● TASK STATEMENT:
Reproduce each line below without any alteration.

Extracted page text data:
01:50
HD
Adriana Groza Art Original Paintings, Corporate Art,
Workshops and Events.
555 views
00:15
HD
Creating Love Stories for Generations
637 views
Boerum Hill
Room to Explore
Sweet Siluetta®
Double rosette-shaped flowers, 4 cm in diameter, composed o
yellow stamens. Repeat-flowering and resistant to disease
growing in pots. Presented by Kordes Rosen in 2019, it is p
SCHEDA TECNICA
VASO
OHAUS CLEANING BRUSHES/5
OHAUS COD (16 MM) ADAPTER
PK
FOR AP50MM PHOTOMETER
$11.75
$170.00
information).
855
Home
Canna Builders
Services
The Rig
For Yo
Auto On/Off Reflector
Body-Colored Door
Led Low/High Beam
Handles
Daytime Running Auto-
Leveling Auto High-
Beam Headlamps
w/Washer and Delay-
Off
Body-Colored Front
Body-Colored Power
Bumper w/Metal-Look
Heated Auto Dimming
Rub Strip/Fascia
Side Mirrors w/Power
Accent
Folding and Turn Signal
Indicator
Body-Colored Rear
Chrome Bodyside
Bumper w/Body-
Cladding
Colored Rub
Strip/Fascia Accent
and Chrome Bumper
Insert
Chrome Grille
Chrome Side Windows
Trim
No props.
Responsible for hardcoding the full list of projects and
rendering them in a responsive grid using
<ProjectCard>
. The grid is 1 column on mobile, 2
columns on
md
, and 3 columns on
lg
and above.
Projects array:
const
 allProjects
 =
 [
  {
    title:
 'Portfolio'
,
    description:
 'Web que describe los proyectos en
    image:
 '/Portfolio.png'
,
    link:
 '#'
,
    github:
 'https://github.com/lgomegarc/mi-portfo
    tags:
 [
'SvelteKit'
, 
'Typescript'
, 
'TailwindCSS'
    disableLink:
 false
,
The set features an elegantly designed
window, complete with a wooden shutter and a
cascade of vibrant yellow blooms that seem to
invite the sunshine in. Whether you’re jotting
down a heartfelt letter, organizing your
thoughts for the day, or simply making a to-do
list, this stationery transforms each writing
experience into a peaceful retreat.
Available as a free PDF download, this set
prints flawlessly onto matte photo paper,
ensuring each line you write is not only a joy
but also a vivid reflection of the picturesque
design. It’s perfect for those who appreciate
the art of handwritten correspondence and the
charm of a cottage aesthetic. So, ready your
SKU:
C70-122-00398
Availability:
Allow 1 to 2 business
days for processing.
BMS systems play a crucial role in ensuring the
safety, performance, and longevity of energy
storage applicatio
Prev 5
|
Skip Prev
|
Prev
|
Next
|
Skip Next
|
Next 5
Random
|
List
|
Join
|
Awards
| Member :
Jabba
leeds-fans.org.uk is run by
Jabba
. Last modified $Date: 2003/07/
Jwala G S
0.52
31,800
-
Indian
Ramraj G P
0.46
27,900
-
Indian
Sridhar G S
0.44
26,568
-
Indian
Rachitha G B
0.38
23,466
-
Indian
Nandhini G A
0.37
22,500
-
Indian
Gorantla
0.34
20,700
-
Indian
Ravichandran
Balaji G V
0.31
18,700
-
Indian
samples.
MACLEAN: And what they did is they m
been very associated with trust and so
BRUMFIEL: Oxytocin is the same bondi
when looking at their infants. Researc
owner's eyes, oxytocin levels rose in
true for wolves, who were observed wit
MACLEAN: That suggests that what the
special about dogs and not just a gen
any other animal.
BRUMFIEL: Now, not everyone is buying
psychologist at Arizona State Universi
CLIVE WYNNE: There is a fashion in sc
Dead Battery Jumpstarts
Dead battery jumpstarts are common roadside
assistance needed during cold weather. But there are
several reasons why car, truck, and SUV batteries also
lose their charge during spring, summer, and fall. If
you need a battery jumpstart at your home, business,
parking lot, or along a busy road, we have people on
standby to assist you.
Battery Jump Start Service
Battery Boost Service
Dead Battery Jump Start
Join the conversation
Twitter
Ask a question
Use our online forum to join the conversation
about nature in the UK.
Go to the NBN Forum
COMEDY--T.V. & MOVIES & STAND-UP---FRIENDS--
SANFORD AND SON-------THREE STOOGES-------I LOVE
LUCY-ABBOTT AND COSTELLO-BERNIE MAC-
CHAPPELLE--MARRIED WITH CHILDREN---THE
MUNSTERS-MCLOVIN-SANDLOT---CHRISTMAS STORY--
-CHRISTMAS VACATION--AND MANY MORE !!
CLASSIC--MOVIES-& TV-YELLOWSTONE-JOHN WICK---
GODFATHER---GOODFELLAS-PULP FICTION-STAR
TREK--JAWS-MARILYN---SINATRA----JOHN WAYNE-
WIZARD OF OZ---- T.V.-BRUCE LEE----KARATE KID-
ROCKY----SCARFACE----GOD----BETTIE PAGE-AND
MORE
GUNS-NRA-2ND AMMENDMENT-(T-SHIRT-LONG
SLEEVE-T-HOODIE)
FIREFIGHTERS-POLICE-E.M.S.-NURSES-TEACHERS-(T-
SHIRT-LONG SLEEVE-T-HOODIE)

● RESPONSE AREA:
01:50
HD
Adriana Groza Art Original Paintings, Corporate Art,
Workshops and Events.
555 views
00:15
HD
Creating Love Stories for Generations
637 views
Boerum Hill
Room to Explore
Sweet Siluetta®
Double rosette-shaped flowers, 4 cm in diameter, composed o
yellow stamens. Repeat-flowering and resistant to disease
growing in pots. Presented by Kordes Rosen in 2019, it is p
SCHEDA TECNICA
VASO
OHAUS CLEANING BRUSHES/5
OHAUS COD (16 MM) ADAPTER
PK
FOR AP50MM PHOTOMETER
$11.75
$170.00
information).
855
Home
Canna Builders
Services
The Rig
For Yo
Auto On/Off Reflector
Body-Colored Door
Led Low/High Beam
Handles
Daytime Running Auto-
Leveling Auto High-
Beam Headlamps
w/Washer and Delay-
Off
Body-Colored Front
Body-Colored Power
Bumper w/Metal-Look
Heated Auto Dimming
Rub Strip/Fascia
Side Mirrors w/Power
Accent
Folding and Turn Signal
Indicator
Body-Colored Rear
Chrome Bodyside
Bumper w/Body-
Cladding
Colored Rub
Strip/Fascia Accent
and Chrome Bumper
Insert
Chrome Grille
Chrome Side Windows
Trim
No props.
Responsible for hardcoding the full list of projects and
rendering them in a responsive grid using
<ProjectCard>
. The grid is 1 column on mobile, 2
columns on
md
, and 3 columns on
lg
and above.
Projects array:
const
 allProjects
 =
 [
  {
    title:
 'Portfolio'
,
    description:
 'Web que describe los proyectos en
    image:
 '/Portfolio.png'
,
    link:
 '#'
,
    github:
 'https://github.com/lgomegarc/mi-portfo
    tags:
 [
'SvelteKit'
, 
'Typescript'
, 
'TailwindCSS'
    disableLink:
 false
,
The set features an elegantly designed
window, complete with a wooden shutter and a
cascade of vibrant yellow blooms that seem to
invite the sunshine in. Whether you’re jotting
down a heartfelt letter, organizing your
thoughts for the day, or simply making a to-do
list, this stationery transforms each writing
experience into a peaceful retreat.
Available as a free PDF download, this set
prints flawlessly onto matte photo paper,
ensuring each line you write is not only a joy
but also a vivid reflection of the picturesque
design. It’s perfect for those who appreciate
the art of handwritten correspondence and the
charm of a cottage aesthetic. So, ready your
SKU:
C70-122-00398
Availability:
Allow 1 to 2 business
days for processing.
BMS systems play a crucial role in ensuring the
safety, performance, and longevity of energy
storage applicatio
Prev 5
|
Skip Prev
|
Prev
|
Next
|
Skip Next
|
Next 5
Random
|
List
|
Join
|
Awards
| Member :
Jabba
leeds-fans.org.uk is run by
Jabba
. Last modified $Date: 2003/07/
Jwala G S
0.52
31,800
-
Indian
Ramraj G P
0.46
27,900
-
Indian
Sridhar G S
0.44
26,568
-
Indian
Rachitha G B
0.38
23,466
-
Indian
Nandhini G A
0.37
22,500
-
Indian
Gorantla
0.34
20,700
-
Indian
Ravichandran
Balaji G V
0.31
18,700
-
Indian
samples.
MACLEAN: And what they did is they m
been very associated with trust and so
BRUMFIEL: Oxytocin is the same bondi
when looking at their infants. Researc
owner's eyes, oxytocin levels rose in
true for wolves, who were observed wit
MACLEAN: That suggests that what the
special about dogs and not just a gen
any other animal.
BRUMFIEL: Now, not everyone is buying
psychologist at Arizona State Universi
CLIVE WYNNE: There is a fashion in sc
Dead Battery Jumpstarts
Dead battery jumpstarts are common roadside
assistance needed during cold weather. But there are
several reasons why car, truck, and SUV batteries also
lose their charge during spring, summer, and fall. If
you need a battery jumpstart at your home, business,
parking lot, or along a busy road, we have people on
standby to assist you.
Battery Jump Start Service
Battery Boost Service
Dead Battery Jump Start
Join the conversation
Twitter
Ask a question
Use our online forum to join the conversation
about nature in the UK.
Go to the NBN Forum
COMEDY--T.V. & MOVIES & STAND-UP---FRIENDS--
SANFORD AND SON-------THREE STOOGES-------I LOVE
LUCY-ABBOTT AND COSTELLO-BERNIE MAC-
CHAPPELLE--MARRIED WITH CHILDREN---THE
MUNSTERS-MCLOVIN-SANDLOT---CHRISTMAS STORY--
-CHRISTMAS VACATION--AND MANY MORE !!
CLASSIC--MOVIES-& TV-YELLOWSTONE-JOHN WICK---
GODFATHER---GOODFELLAS-PULP FICTION-STAR
TREK--JAWS-MARILYN---SINATRA----JOHN WAYNE-
WIZARD OF OZ---- T.V.-BRUCE LEE----KARATE KID-
ROCKY----SCARFACE----GOD----BETTIE PAGE-AND
MORE
GUNS-NRA-2ND AMMENDMENT-(T-SHIRT-LONG
SLEEVE-T-HOODIE)
FIREFIGHTERS-POLICE-E.M.S.-NURSES-TEACHERS-(T-
SHIRT-LONG SLEEVE-T-HOODIE)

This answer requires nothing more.